Como atleta de vôlei de praia, Emanuel foi ouro nas Olimpíadas de Atenas 2004, bronze em Pequim 2008 e prata em Londres 2012, além de bicampeão pan-americano (2007 e 2011) e tricampeão mundial (1999, 2003 e 2011). Aos 46 anos, ele viu mais destaques em esportes individuais do que coletivos desta vez. A natação deu dez ouros para o Brasil. Foram ainda seis no atletismo e cinco na vela, mesmo número das ginásticas (artística e rítmica). Hugo Calderano levou dois ouros no tênis de mesa, João Menezes ganhou o tênis masculino, Beatriz Ferreira foi a única a subir no lugar mais alto do pódio no boxe, Ygor Coelho venceu no badminton e Milena Titoneli ficou com o ouro taekwondo —estes últimos três inéditos na história do país.

"Na natação, os atletas vieram com a preparação do Mundial na Coreia do Sul [que terminou em 28 de julho], o que foi produtivo para eles. E nos outros, muitos dos resultados individuais serviram como classificatórios para Tóquio, ao contrário dos coletivos", explica Emanuel, argumentando que a motivação é maior quando uma vaga olímpica está em jogo.

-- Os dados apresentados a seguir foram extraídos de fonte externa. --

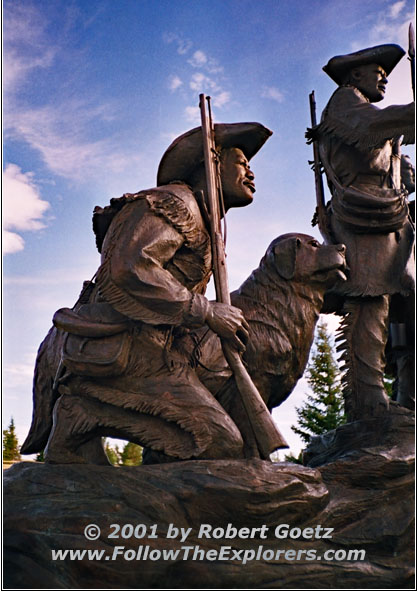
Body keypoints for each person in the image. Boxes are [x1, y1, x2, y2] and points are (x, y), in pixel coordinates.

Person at [42, 122, 273, 464]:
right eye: (240, 162)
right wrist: (207, 312)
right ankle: (82, 413)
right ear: (212, 163)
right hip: (132, 348)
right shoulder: (175, 204)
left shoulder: (208, 221)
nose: (250, 172)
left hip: (162, 349)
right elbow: (129, 266)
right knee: (219, 443)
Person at [314, 44, 415, 420]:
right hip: (362, 217)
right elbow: (375, 126)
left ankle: (408, 397)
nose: (385, 76)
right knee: (370, 302)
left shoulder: (368, 112)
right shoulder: (345, 103)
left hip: (392, 220)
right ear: (354, 75)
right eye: (377, 70)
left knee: (406, 311)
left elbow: (399, 162)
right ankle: (368, 403)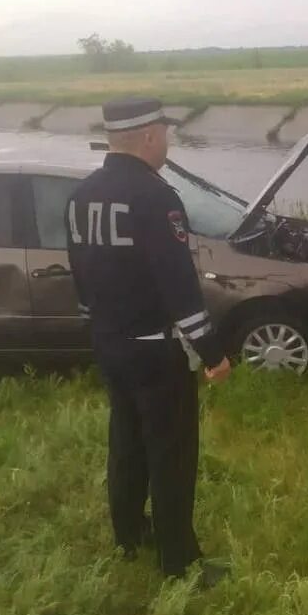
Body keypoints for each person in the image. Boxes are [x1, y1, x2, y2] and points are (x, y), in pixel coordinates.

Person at [65, 96, 232, 588]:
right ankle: (179, 563)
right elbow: (178, 284)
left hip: (109, 341)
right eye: (165, 132)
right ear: (148, 137)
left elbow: (79, 273)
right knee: (171, 452)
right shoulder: (157, 197)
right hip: (156, 351)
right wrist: (213, 351)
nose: (167, 141)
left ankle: (128, 535)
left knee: (126, 440)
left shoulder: (82, 195)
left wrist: (95, 327)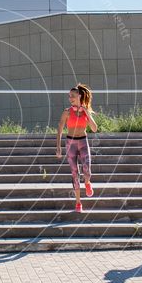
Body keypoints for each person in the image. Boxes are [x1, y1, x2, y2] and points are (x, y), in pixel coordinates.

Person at [56, 84, 98, 212]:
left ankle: (87, 183)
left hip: (83, 142)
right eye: (69, 96)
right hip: (71, 144)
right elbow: (59, 130)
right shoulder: (67, 112)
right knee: (75, 173)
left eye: (73, 96)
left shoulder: (86, 112)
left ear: (79, 96)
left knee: (87, 169)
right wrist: (58, 147)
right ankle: (78, 203)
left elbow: (95, 129)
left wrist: (86, 112)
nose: (70, 98)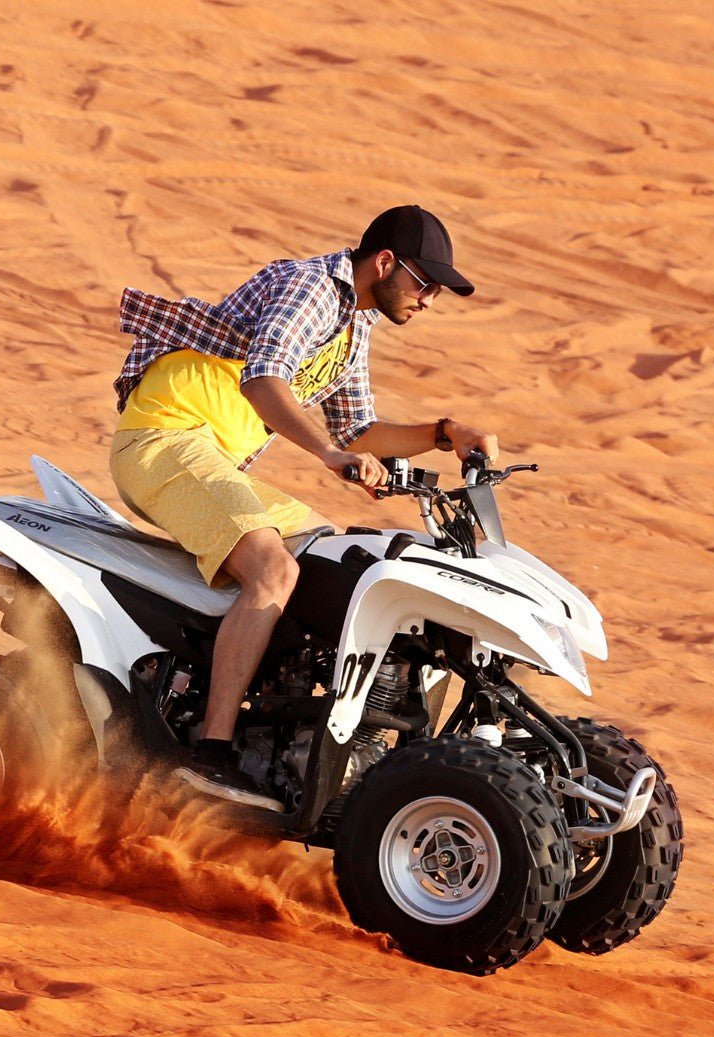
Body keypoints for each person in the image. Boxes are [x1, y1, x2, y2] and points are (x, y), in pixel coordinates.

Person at [110, 204, 498, 810]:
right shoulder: (313, 290)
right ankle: (210, 757)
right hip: (165, 439)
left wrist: (446, 433)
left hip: (204, 459)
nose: (429, 300)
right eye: (424, 284)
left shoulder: (354, 326)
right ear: (385, 263)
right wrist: (324, 454)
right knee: (274, 569)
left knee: (334, 559)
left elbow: (359, 431)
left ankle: (284, 727)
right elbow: (263, 380)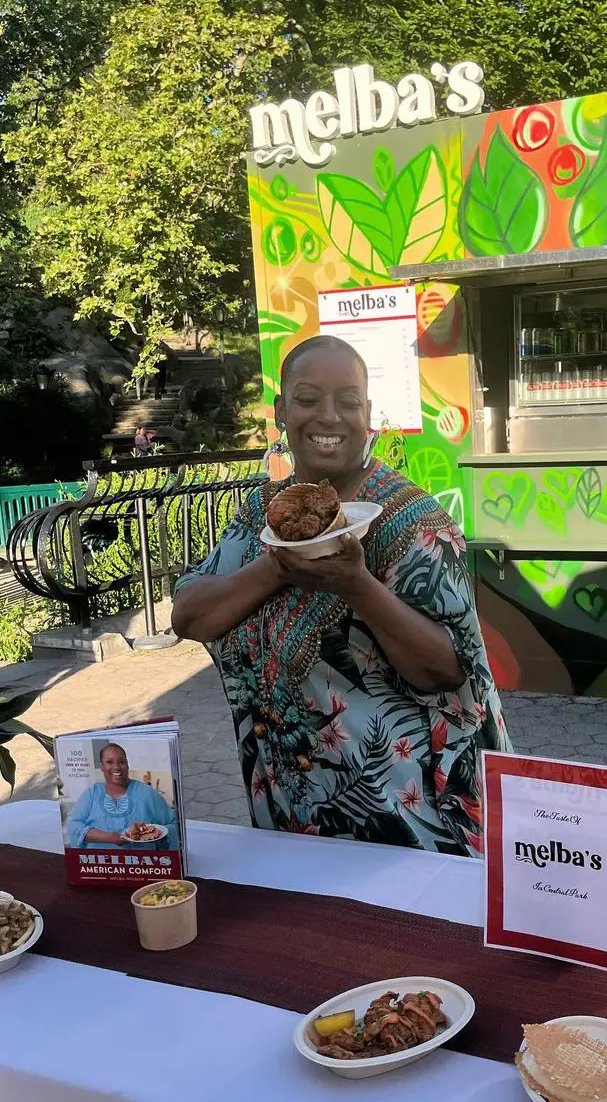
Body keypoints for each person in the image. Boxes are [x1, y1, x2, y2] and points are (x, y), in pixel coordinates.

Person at [171, 334, 509, 854]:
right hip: (286, 818)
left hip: (403, 823)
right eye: (307, 399)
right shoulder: (261, 514)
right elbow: (190, 616)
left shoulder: (410, 521)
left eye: (348, 402)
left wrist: (356, 584)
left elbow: (447, 670)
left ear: (368, 413)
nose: (328, 417)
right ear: (282, 410)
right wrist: (279, 567)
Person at [65, 742, 179, 850]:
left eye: (121, 761)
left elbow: (173, 825)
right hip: (96, 865)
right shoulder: (92, 794)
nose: (117, 767)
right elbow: (73, 826)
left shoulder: (147, 793)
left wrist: (152, 833)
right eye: (110, 762)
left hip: (142, 867)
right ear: (102, 767)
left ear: (127, 764)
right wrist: (109, 838)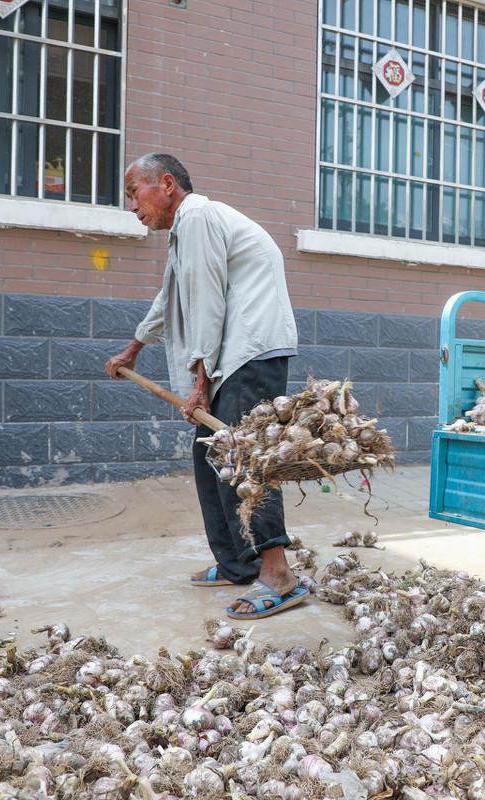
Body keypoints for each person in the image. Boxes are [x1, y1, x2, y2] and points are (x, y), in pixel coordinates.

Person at [104, 153, 305, 620]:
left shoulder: (197, 218)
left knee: (245, 461)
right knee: (209, 459)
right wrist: (134, 348)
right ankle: (237, 563)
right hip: (231, 356)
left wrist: (201, 381)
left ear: (167, 184)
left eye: (135, 193)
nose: (132, 207)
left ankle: (278, 574)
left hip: (251, 352)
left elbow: (207, 304)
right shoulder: (185, 233)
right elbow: (171, 295)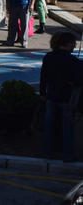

Dos sete esportes que saíram de Lima com classificações, cinco eram individuais.

Por outro lado, só vela e handebol feminino garantiram vaga no Japão através do Pan entre os coletivos. O desempenho no vôlei, onde costuma dominar, foi decepcionante. Os homens ficaram com o bronze em quadra após perderem para Cuba na semifinal, enquanto as mulheres terminaram em quarto lugar com derrotas para Colômbia e Argentina. No vôlei de praia, onde o país também foi campeão olímpico no Rio 2016, apenas a dupla feminina Ângela e Carol saiu com uma medalha de bronze.

Especialista no esporte, Emanuel justificou o desempenho ruim do vôlei no Peru com a estratégia da Confederação Brasileira de Vôlei (CBV). A equipe feminina principal se classificou para os Jogos de Tóquio ao vencer o Pré-olímpico no dia 3 de agosto, enquanto os homens fizeram o mesmo no último dia 11, simultaneamente à disputa do Pan. Pela proximidade das competições, a CBV priorizou as que valiam vaga para as Olimpíadas, mandando equipes alternativas a Lima. O mesmo aconteceu com o vôlei de praia que, segundo Emanuel, teve uma etapa muito importante do Circuito Mundial na Áustria durante o Pan. "Eu gostaria de ver as melhores duplas no Pan porque a visibilidade é maior, mas temos que seguir o planejamento. O momento era de priorizar outros torneios e a classificação às Olimpíadas".

Rumo a Tóquio

O alento ficou para o handebol feminino, que foi hexacampeão panamericano, e o basquete feminino, que conquistou o ouro após vencer os Estados Unidos na final. Ao contrário do handebol, o título do basquete não significa a vaga em Tóquio, uma vez que a modalidade prevê a realização de uma Copa América, um pré-olímpico continental e um pré-olímpico mundial antes da decisão dos classificados. "Como um todo, essa participação espetacular no Pan faz com que o país se mostre capaz de manter os resultados até ano que vem", diz Emanuel. "Nossa expectativa para Tóquio é que os atletas tenham os recursos que precisam para se preparar. No Governo federal, não podemos ficar pensando nos resultados lá na quadra, e sim na estrutura que oferecemos para eles".

Mazzei trata o desempenho do Brasil no Japão como uma "incógnita". "Historicamente, todo país que foi sede diminui as medalhas na edição seguinte. A Inglaterra foi a única exceção. Resta saber se o Brasil vai diminuir muito ou pouco", afirma o professor. Ele afirma que o Pan mostrou que é possível colher mais resultados em 2020, mas limitados ao planejamento a curto prazo do Governo. "Se as leis federais e bolsas continuarem, existe uma esperança. Se não, o esporte brasileiro literalmente acaba".